#### [BRIEF]
Reply solely with the number of lines, in the records underneath, that include the word "bold".

#### [MATERIALS PROVIDED]
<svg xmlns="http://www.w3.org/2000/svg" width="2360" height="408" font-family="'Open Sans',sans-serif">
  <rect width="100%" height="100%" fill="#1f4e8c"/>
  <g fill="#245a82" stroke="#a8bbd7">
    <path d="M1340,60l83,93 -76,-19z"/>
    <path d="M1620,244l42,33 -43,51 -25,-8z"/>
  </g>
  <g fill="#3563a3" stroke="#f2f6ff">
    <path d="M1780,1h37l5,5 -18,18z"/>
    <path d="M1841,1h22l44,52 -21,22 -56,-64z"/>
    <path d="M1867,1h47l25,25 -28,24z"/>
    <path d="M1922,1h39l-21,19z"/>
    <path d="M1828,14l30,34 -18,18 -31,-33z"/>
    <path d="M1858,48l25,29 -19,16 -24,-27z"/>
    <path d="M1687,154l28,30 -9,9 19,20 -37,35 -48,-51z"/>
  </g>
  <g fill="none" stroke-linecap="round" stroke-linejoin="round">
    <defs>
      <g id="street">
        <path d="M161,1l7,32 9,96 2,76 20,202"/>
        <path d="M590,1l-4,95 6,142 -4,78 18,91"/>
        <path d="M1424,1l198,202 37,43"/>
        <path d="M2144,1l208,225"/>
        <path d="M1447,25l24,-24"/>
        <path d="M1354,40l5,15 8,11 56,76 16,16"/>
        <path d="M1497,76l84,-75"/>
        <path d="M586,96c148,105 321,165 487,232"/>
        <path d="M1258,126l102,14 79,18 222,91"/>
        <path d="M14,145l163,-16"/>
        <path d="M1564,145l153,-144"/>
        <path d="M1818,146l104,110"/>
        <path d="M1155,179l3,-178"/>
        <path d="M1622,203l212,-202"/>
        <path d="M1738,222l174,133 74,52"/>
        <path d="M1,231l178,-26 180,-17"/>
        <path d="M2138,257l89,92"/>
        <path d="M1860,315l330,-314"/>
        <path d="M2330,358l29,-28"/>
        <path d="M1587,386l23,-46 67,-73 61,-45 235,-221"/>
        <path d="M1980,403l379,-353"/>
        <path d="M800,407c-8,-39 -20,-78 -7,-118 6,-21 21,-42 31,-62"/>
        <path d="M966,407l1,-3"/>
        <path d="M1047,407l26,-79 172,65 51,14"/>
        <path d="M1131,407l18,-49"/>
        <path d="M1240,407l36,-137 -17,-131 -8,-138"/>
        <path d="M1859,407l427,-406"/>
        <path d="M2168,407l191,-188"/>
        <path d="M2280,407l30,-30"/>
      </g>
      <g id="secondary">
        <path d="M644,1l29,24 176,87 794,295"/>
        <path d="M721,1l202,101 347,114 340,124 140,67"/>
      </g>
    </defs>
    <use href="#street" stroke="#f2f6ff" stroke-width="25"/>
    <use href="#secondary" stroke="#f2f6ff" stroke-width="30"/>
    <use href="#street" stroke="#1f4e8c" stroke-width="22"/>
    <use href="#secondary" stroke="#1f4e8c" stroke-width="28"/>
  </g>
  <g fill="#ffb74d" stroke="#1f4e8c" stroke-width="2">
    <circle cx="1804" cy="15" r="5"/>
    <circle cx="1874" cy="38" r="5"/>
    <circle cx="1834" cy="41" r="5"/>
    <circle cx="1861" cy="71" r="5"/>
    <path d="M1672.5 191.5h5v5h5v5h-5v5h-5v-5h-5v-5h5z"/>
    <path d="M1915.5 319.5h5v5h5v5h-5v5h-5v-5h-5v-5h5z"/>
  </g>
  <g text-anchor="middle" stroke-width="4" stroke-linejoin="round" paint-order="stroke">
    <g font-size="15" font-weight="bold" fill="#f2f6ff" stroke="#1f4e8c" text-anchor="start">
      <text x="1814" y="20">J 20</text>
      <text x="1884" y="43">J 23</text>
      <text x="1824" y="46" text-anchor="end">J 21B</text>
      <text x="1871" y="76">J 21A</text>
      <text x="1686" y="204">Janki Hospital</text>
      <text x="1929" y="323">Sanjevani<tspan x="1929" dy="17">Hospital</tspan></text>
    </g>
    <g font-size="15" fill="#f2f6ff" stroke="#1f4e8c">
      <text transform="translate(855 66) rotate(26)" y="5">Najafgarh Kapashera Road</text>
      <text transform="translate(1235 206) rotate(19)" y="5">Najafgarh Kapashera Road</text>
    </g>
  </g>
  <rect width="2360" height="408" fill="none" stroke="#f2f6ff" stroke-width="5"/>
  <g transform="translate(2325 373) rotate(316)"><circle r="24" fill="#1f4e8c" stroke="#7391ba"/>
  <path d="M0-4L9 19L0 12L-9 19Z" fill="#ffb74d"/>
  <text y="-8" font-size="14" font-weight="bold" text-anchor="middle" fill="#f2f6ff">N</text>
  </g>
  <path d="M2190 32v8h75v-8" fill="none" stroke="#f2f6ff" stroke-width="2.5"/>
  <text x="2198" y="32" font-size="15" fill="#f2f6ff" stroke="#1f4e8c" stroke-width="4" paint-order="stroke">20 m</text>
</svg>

#### [TASK RESULT]
2